───── Page text

Means are associated with each bellows that limit very precisely the minimum length to which the bellows may contract and which limit with equal precision the maximum length to which the bellows may expand. For this purpose the hubs 24 of disks 18 or 18' as the case may be, on the opposite ends of each bellows are provided with buffer members that project from diametrically opposite sectors of the opposed end surfaces of the two hubs envolved and which strike against oppositely located sectors of the opposed end surfaces of the two hubs when the bellows contracts. In this manner they block positively any further reduction of the distance between the hubs and hence limit effectively the minimum axial length of the particular bellows; in addition said buffer members have annular extensions which act in the manner of a catch whenever the hubs move away from each other, and thus prevent positively any further elongation of the bellows. Having reference to FIGS. 3, 4 and 5, the inner annular end surfaces of the hubs 24 upon which are mounted the disks 18' that close and constitute the opposite ends of bellows 16b, are provided with extensions 28' and 28" that project from oppositely located sectors of the opposed annular end surfaces of the tubular hubs 24 and are in fact tube segments that are engaged over and slide on shaft 10. The ends of said shafts carry annular members 29' and 29", respectively, of more than semi-circular angular width whose outer end surfaces are precision ground. Upon contraction of bellows 16b these surfaces come into contact with corresponding sectors of the opposed end surfaces of the hubs that carry the closure disks 18' of bellows 16b. These surfaces are likewise precision ground. Thus, when these surfaces strike each other, further approach of the opposed hubs and the closure disks 18' of the bellows 16b is positively blocked at a precisely predeterminable distance between said disks. Hence the axial length of the bellows 16 b has reached its state of maximum contraction. This state of maximum contraction may be determined very precisely by the length, axially of shaft 10, of the arms or extensions 28', 28". It will be understood that for proper operation and maximum effectiveness, the length of extensions 28', 28" must be identical.
As pointed out hereinbefore, the annular buffer members 29', 29" at the ends of arms or extensions 28' and 28" respectively are of more than semicircular angular width. Hence when the bellows 16b expands and the hubs of the closure disks of said bellows move away from each other, the annular members 29', 29" slide along shaft 10 toward each other until the inner surfaces of their tips strike against each other and block further elongation of the bellows 16b positively in the manner of a catch at a precisely predeterminable maximum axial length thereof which depends again on the length of the arms or extensions 28', 28" on the hubs of the closure disks 18'.
In the exemplary embodiment of the invention illustrated in the drawing (FIGS. 1 and 2) six bellows 16a to 16f are slidably supported on the shaft 10 and each consecutive bellows in the direction from left to right is larger in length and is capable of greater elongation than the preceeding one as pointed out hereinbefore, and each is provided with contraction and expansion limiting means of the type described above in which the length of the buffer arms 28 axially of shaft 10 will differ from bellows to bellows. As also pointed out hereinbefore, means are provided in the form of set screw 26 to block positively any movement of the train of bellows 16 to the left on shaft 10 which might otherwise occur as the result of expansion of any one or all of the bellows 16. Thus, any change in the axial length of the train of bellows on shaft 10 evidences itself solely in changes of the position of the right most hub 24 axially of shaft 10. Accordingly indicator means are secured to the right most hub as represented by the arrow 36 to indicate a point that is to be found by operation of the actuating mechanism of the invention. Alternatively, a tool may be rigidly supported from the free terminal hub 24 to be carried to the proper point of operation by actuation of the mechanism of the invention, or the right most free terminal hub 24 may be provided with holding means for gripping and carrying structural components to their proper place of application where they are to be set up or fitted into a previously erected structure.

──────────
───── Records for the exercise

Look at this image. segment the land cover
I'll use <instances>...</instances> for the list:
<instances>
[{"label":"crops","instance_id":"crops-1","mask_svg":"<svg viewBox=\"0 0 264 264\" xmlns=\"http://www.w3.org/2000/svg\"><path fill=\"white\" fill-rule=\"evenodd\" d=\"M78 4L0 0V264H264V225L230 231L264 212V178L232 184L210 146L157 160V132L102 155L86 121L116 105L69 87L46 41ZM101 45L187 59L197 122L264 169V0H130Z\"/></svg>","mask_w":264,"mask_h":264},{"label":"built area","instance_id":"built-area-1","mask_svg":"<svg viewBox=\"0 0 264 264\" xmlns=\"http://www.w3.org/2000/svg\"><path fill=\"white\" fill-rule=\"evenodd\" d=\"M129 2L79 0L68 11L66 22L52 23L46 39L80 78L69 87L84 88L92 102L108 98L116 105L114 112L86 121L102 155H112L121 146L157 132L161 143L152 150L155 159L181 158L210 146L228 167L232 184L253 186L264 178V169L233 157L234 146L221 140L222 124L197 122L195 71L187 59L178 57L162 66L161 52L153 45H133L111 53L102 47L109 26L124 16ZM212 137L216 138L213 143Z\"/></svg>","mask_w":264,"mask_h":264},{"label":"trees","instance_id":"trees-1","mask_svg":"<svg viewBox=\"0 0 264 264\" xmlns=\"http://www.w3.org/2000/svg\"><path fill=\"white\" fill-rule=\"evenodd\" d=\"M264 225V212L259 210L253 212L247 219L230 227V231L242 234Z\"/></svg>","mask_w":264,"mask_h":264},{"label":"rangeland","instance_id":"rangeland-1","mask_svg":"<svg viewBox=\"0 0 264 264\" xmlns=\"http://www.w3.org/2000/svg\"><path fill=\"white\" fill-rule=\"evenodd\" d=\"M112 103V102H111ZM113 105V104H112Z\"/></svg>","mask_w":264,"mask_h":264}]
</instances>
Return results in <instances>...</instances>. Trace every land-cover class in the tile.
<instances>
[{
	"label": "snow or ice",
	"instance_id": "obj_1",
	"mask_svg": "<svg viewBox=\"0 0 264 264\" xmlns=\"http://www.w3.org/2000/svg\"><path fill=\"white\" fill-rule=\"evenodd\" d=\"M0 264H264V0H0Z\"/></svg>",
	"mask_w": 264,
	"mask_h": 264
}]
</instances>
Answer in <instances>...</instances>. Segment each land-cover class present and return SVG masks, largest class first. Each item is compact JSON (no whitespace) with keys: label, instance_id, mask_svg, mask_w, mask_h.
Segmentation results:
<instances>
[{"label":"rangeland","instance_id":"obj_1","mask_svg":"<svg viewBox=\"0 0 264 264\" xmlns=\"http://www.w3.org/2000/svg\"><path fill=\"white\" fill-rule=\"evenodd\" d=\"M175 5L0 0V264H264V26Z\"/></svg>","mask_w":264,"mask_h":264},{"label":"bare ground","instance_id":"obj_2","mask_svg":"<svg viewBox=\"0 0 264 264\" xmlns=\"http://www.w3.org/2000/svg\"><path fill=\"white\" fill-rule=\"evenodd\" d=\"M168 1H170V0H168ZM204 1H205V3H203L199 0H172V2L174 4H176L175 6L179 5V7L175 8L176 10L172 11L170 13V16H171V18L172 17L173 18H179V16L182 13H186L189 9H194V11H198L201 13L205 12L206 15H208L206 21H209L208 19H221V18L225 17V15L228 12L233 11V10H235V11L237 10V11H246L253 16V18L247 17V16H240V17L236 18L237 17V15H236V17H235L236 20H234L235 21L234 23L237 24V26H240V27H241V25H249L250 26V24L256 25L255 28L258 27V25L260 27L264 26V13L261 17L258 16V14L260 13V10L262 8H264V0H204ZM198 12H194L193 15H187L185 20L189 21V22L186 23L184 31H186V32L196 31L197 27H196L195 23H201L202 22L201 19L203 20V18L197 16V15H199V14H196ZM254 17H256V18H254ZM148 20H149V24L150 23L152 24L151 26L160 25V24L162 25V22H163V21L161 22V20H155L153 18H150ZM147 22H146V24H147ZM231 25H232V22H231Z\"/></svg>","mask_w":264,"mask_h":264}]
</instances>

──────────

* [Instruction 1] Count how many lines of the rows above contain the word "results", and reply with that number alone.
* [Instruction 2] Continue the passage on the bellows actuating mechanism from the point where it stops.

* [Final result 1] 2

* [Final result 2]
When all the bellows 16 on shaft 10 are in fully contracted position, the actuator of the invention assumes its condition of shortest length. This is achieved by evacuating the interior of all the bellows causing them to contract. For this purpose every one of the bellows is connected through the channels 22 in one of its closure disks 18 and or 18' as the case may be, to a manifold 38 which is kept in a constant state of evacuation by a continuously operating vacuum pump schematically indicated by the circle 40 (FIGS. 1 and 2). Valve means indicated by block 42 in FIG. 7 and blocks 58 in FIGS. 1, 2 and 6 are provided in the lines between the interior of the bellows 16 and the evacuation manifold 38 to control individually the state of evacuation in the interior of every one of the bellows. These valves may be mannually controlled or may be controlled automatically by electric circuitry or directly by program tapes as will be explained hereinafter.
To effect expansion of the bellows the free terminal hub 24 at the right end of the train of bellows on shaft 10 is connected by a cord 46 to a constant tension spring indicated at 48 in FIG. 1, which is not sufficiently strong to expand any one of the bellows while they are in an evacuated state, but is strong enough to fully expand any one or all of them as soon as the vacuum in any one or all of them is abolished and atmospheric pressure is allowed to prevail in their interiors. Thus by manipulating the control valves 42 or 58 to cut communication with the evacuation manifold 38 and connect the channels 22 to the outside atmosphere, any one or all of the bellows may be caused to expand to their full length or lengths as determined by the hereinbefore described expansion limit means under the force of spring 48, and since the bellows are positively interconnected through the disks 18' the position of indicator 36 will change to an extent depending on the number and size of the bellows expanded.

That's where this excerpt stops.